I hope that the Minister noted that when US presidential candidate Elizabeth Warren talks of regulating the tech giants for the benefit of consumers Facebook trembles—so much that Mark Zuckerberg has promised to “go to the mat” and fight her over it. However, when the Prime Minister talks about “pink-eyed terminators” the world laughs. That matters, particularly as the Minister advocates a hard Brexit, after which we would not have the support of our European friends and colleagues in establishing internet of things regulation.
The internet of things could represent a more profound technological change than anything since electricity, as I have said. To make it work we need to understand the problems that it raises, and lay out a clear framework for technology companies to work in. However, to take advantage of the changes, we need a Government who understand the opportunities of the internet of things, and who work with industry to mitigate the threats. That is a question not primarily of technology but of standards, interoperability, protocols, control, industry co-operation, self-regulation, legislation and enforcement. If we get that right we can look forward not just to a future of the internet of things but to a prosperous future of innovation that works for all, and things that have yet to be thought of, the benefits of which will be shared by everyone.
I thank my hon. Friend for his excellent remarks, which cover the ethical debate about technology that we too rarely have about the internet of things. One example of the approach he describes—the idea that technology can solve all our problems—is the proposals for alternative arrangements on the island of Ireland, which I understand are being driven by blockchain and other technologies that the Government are not fully familiar with. That libertarian idea that technology is the answer to everything has driven our regulatory approach for too long, so he is right to say that we need experts on technology who can stand up for and consider its future applications from the point of view of society and citizens.
My hon. Friend is making excellent points. Although my remarks on Brexit and technology were limited, I want to emphasise his point. If we agree that part of the Brexit vote was based on people’s sense of disconnect from Brussels and the corridors of power, how much greater will that sense of disconnect be when all decisions are made through technology that monitors but is not under the control of the people?
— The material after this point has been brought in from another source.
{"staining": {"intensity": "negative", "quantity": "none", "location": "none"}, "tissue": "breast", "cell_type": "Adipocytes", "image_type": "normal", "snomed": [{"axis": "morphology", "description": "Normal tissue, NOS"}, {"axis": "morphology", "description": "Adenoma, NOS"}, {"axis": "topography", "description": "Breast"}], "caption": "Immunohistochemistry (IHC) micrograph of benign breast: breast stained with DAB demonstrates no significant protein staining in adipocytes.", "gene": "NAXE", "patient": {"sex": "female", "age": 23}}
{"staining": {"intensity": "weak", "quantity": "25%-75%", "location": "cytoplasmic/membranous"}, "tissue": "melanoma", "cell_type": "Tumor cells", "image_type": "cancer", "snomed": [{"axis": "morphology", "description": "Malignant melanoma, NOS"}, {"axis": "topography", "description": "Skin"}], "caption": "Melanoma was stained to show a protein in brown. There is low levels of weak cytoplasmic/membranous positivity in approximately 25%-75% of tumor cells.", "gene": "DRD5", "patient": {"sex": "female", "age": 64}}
It is a pleasure to serve under your chairmanship, Mr Gapes. I congratulate my friend the hon. Member for Newcastle upon Tyne Central (Chi Onwurah), with whom I serve on the all-party parliamentary group for Africa, on securing this debate and being very fleet of foot in doing so. Of course, we were not supposed to be meeting this week, so goodness knows when she might have had time to secure the debate otherwise. It has been a pretty profound and comprehensive debate, and there is plenty for the Minister to respond to, so I do not want to take desperately long in reflecting as the Scottish National party spokesperson. However, given that we started with some debate about the industrial revolution, I remind Members that if they care to take a stroll through Glasgow Green, they will find the boulder that commemorates the spot where James Watt conceived of the condensing steam engine, and much has flown from there.